Tuesday, August 6th, 2019 00:00 | By
Lokichar Girls Primary School perform a Turkana dance ‘Giraffe’ at the 93rd National Music Festival at Kabarak University. Photo/RAPHAEL MUNGE

Drug abuse, the Competency-Based Curriculum and this month’s census are some of the themes dominating the 93rd edition of the National Music Festival which is underway at Kabarak University, Nakuru county.

As the festival entered the third day yesterday, schools from Rift Valley, Western and Nyanza regions stole the show with captivating performance.

Bridge Mitume Primary school from Kitale, Trans Nzoia county captured the hearts of adjudicators to scoop the first position in the Class 811H with the popular Luhya traditional dance Isikuti, which is performed during ceremonies.

Donning traditional Luhya costumes, the school presented a thrilling dance accompanied by rhythmic formations and powerful foot-thumping.

Standing ovation

With their snap, but co-ordinated, change of movements, they left the audience asking for more, as they left the stage to  a standing ovation.

So was St Anne Ahero Primary from Nyanza region, who came in second with a point behind Mitume with their dance Isukha showcasing exceptional dance moves by the Luhya and Luo communities.

Their entry on stage was enthralling with their unique costume, complete with the ceremonial foot wear and headgears stealing the show.

Thumping their feet on stage, the performers presented an intoxicating power of the rich African culture in its full colour and splendour.

Sun and Shield School from Nakuru scooped top position with their display of creativity in a performance promoting proper online behaviour among the young generation.

Their song captured the theme of the dangers of unregulated social media, a class sponsored by the Communications Authority of Kenya.
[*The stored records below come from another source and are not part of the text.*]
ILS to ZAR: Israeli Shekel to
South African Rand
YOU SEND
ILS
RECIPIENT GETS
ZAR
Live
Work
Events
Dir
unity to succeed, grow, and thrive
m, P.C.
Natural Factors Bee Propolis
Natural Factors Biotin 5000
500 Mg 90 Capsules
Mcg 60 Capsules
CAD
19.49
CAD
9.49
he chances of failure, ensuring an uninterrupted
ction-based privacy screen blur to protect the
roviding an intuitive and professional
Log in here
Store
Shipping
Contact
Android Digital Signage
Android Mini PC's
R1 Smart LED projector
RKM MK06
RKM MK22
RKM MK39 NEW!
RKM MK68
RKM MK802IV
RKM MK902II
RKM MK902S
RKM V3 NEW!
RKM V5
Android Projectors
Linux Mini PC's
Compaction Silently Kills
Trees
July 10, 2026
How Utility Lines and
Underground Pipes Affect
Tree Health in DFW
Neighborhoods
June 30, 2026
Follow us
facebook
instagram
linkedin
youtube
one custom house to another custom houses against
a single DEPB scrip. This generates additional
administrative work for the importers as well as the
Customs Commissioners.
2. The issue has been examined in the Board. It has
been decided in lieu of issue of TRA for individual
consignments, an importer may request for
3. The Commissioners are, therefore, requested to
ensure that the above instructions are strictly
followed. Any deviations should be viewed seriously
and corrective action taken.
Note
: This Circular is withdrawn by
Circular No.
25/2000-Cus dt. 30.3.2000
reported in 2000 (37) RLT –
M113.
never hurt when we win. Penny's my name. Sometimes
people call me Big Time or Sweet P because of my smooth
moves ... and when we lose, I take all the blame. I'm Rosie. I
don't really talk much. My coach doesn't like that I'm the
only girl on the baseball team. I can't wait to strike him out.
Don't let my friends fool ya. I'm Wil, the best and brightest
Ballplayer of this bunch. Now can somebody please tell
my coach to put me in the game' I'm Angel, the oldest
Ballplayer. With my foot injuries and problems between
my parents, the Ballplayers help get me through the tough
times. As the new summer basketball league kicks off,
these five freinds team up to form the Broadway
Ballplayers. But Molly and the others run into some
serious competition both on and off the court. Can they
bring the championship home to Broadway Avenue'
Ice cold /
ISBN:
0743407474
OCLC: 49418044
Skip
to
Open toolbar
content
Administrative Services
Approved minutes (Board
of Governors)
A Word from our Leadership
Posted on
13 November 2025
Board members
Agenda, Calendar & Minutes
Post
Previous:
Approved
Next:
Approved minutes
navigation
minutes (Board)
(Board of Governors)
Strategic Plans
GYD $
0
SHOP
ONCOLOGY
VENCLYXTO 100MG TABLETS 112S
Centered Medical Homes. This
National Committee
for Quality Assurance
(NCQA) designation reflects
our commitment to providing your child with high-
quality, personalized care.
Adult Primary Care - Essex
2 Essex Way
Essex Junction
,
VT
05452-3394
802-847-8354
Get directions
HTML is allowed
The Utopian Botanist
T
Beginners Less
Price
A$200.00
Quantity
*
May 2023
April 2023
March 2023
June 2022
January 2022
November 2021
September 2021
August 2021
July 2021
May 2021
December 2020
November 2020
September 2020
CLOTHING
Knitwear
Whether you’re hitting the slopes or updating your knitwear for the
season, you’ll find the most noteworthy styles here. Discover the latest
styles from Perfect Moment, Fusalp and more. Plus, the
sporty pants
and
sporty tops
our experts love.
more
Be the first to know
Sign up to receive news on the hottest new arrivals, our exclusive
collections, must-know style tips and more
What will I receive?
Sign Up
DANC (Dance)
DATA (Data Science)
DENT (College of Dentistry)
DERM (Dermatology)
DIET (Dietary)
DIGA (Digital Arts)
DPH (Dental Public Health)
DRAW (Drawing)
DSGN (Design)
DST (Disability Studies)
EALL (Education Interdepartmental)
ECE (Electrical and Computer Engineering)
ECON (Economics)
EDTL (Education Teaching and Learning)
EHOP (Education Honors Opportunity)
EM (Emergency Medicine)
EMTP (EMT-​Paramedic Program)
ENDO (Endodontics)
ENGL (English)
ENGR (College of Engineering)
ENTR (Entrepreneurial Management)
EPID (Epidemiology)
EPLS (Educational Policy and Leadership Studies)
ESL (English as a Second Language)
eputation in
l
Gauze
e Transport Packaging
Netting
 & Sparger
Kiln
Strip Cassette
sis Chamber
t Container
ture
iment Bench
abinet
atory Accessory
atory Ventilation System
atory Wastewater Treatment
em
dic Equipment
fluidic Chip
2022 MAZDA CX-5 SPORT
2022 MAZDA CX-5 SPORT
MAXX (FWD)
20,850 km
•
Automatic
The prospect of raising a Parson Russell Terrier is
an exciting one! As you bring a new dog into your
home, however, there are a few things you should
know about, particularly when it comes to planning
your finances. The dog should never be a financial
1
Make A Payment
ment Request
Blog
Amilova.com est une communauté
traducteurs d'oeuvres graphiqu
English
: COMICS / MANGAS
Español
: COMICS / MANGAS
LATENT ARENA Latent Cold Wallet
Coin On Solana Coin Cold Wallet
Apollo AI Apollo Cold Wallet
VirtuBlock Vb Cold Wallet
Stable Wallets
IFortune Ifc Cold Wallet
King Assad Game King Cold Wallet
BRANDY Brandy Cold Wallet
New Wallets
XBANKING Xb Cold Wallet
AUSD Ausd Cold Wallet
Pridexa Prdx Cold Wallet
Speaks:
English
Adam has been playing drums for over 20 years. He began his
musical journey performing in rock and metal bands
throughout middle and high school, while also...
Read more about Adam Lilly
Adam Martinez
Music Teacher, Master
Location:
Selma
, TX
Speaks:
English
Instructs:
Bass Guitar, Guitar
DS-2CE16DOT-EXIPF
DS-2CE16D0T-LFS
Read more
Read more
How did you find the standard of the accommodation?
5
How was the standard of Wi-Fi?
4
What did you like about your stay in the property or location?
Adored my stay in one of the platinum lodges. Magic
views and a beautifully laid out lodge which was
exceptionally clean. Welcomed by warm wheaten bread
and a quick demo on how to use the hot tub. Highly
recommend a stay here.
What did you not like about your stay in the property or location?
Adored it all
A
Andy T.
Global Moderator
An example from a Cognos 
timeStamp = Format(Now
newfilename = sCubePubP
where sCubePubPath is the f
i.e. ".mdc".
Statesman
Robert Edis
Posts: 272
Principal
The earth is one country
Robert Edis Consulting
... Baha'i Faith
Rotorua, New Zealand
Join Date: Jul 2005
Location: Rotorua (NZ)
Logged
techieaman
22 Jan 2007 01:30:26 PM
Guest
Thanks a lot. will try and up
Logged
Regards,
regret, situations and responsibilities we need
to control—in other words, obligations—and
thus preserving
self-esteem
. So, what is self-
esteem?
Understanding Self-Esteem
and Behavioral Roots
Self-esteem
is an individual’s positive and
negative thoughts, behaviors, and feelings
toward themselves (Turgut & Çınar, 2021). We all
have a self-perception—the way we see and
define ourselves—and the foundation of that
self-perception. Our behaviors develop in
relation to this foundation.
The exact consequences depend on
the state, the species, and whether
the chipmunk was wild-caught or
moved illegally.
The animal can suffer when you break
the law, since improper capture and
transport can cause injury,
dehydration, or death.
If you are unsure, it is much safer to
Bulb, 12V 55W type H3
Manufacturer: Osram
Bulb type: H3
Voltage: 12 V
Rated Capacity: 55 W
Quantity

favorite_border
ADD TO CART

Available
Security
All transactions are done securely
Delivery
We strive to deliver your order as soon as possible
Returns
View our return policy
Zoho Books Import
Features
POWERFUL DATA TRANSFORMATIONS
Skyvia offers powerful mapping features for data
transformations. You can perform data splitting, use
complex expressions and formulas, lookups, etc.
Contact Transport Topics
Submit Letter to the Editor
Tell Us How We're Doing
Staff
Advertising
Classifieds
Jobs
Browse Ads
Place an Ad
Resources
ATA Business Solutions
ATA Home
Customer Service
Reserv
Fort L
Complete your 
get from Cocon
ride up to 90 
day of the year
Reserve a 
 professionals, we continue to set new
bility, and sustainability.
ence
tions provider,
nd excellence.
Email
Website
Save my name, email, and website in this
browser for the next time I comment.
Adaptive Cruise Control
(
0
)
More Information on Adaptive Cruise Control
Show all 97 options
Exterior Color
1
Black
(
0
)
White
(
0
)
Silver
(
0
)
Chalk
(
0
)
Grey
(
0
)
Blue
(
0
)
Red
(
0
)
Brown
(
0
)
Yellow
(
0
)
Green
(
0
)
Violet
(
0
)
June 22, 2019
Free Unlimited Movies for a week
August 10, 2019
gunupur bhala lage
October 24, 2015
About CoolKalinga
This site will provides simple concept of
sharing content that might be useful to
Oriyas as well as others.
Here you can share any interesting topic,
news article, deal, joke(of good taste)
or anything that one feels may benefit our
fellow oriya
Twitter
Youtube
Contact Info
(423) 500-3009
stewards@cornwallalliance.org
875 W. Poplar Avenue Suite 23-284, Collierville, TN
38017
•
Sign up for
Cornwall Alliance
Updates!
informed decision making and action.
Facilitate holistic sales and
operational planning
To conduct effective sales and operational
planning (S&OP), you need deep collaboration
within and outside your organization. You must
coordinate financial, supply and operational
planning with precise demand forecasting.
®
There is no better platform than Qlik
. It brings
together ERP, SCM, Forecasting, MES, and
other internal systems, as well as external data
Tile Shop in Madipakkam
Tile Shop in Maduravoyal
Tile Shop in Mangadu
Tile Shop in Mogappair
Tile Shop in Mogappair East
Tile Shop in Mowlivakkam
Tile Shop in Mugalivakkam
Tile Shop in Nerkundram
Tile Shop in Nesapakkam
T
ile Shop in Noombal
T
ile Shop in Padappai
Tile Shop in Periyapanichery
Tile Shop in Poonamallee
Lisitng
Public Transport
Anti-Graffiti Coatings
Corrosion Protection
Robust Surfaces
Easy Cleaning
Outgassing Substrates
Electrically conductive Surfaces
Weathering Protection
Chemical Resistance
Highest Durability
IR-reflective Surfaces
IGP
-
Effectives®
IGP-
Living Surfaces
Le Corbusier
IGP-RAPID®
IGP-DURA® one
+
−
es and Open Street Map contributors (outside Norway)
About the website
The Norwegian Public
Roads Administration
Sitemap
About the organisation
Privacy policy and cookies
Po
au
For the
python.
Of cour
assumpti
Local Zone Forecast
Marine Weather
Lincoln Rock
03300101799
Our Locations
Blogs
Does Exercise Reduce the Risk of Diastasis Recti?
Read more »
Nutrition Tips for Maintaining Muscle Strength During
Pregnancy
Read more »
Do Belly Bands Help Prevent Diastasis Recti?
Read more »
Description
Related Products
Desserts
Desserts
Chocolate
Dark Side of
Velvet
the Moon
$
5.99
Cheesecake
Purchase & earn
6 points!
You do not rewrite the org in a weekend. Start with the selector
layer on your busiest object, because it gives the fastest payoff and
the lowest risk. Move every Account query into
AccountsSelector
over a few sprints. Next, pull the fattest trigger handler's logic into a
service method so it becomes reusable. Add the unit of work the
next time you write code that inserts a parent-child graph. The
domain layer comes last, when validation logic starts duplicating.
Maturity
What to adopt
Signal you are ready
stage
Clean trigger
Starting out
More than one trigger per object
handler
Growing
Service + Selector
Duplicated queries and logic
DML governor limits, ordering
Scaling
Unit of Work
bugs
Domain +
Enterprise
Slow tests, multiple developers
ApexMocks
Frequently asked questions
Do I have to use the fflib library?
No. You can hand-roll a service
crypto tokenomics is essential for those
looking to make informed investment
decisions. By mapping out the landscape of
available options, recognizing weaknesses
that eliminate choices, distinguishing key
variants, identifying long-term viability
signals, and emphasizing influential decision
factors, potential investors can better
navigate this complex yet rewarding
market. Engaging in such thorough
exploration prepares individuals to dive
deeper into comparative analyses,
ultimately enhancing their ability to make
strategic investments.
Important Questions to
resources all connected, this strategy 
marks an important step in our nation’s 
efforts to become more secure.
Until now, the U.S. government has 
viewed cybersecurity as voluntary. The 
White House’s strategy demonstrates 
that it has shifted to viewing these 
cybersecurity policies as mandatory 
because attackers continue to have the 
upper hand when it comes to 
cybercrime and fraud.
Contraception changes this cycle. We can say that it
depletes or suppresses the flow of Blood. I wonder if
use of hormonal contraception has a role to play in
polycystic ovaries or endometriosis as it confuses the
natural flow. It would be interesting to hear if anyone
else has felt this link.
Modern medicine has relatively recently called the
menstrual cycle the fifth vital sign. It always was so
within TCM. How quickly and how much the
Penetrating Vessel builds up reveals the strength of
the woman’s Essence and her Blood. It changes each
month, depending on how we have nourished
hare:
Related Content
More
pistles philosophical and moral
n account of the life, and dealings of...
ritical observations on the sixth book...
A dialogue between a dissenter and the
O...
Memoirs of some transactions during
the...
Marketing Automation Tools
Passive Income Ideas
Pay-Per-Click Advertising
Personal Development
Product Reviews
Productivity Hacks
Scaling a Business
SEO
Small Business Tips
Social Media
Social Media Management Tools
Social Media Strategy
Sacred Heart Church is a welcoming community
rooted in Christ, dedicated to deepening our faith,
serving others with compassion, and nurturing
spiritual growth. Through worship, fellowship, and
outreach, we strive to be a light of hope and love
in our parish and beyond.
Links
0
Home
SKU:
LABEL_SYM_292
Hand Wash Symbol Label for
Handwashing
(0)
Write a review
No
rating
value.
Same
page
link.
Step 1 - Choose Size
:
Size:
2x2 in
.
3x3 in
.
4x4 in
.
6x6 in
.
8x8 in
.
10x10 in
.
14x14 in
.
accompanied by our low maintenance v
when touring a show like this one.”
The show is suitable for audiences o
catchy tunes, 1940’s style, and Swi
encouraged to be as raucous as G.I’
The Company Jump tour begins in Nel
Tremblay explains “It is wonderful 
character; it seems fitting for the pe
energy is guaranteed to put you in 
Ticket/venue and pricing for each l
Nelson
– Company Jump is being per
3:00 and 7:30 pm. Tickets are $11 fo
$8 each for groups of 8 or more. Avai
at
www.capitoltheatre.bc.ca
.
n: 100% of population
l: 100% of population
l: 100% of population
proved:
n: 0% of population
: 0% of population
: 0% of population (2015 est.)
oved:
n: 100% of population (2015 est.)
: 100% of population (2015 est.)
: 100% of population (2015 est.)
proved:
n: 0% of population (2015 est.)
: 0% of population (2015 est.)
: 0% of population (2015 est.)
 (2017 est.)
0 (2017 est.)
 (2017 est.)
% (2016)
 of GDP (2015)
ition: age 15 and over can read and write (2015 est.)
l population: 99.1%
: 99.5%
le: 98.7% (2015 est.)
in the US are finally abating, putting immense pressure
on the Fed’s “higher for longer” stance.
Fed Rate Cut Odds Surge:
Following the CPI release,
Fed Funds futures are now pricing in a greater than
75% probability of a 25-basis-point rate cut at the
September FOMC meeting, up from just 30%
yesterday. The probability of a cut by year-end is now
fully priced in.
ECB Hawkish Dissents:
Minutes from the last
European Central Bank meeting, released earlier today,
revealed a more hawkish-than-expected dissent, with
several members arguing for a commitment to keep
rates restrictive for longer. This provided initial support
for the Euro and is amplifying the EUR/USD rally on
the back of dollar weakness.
Gilgil Hills came in second in the category of the dangers of unregulated Internet.

In other classes, learners showcased creativity of the new curriculum by designing costumes which incorporate costumes made from sisal robes, hats from carton boxes, toys out of banana leaves, among others.

The festival, which has brought together more than 150,000 participants from across the country, runs up to August 15.